VARIATIONS IN THE SIZE AND SULFATION OF HEPARIN MODULATE THE EFFECT OF HEPARIN ON THE BINDING OF VEGF(165) TO ITS RECEPTORS

The binding of the 165 amino-acid form of vascular endothelial growth factor (VEGF(165)) to the VEGF receptors of vascular endothelial cells was potentiated by heparin and heparan-sulfate, but not by other glycosaminoglycans. Heparin fragments of 16-18 sugar units inhibited the binding of I-125-VEGF(165) to VEGF receptors, while fragments larger than 22 sugar units potentiated the binding. Over-sulfated heparin was a better potentiator of I-125-VEGF(165) binding than native heparin. O-desulfated and N-desulfated heparins potentiated the binding to a lesser extent than native heparin.
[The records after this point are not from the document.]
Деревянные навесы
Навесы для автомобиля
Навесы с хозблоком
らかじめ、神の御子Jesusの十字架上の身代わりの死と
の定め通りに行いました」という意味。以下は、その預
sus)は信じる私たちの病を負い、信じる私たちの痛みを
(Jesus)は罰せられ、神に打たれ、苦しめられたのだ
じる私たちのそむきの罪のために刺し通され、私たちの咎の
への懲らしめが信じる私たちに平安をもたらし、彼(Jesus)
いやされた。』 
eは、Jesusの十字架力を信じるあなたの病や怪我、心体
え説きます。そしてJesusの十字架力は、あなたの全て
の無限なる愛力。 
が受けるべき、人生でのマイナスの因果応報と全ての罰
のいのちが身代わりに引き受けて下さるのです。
Heparin and N-desulfated heparin efficiently inhibited the binding of I-125-VEGF(165) to alpha 2-macroglobulin, but surprisingly, O-desulfated heparin was an ineffective inhibitor. Since alpha 2-macroglobulin does not bind heparin, it follows that VEGF(165) does not bind O-desulfated heparin efficiently. These results suggest that the mechanism by which heparin modulates the binding of VEGF(165) to the VEGF receptors may require an interaction with cell surface heparin binding molecules. (C) 1994 Academic Press, Inc.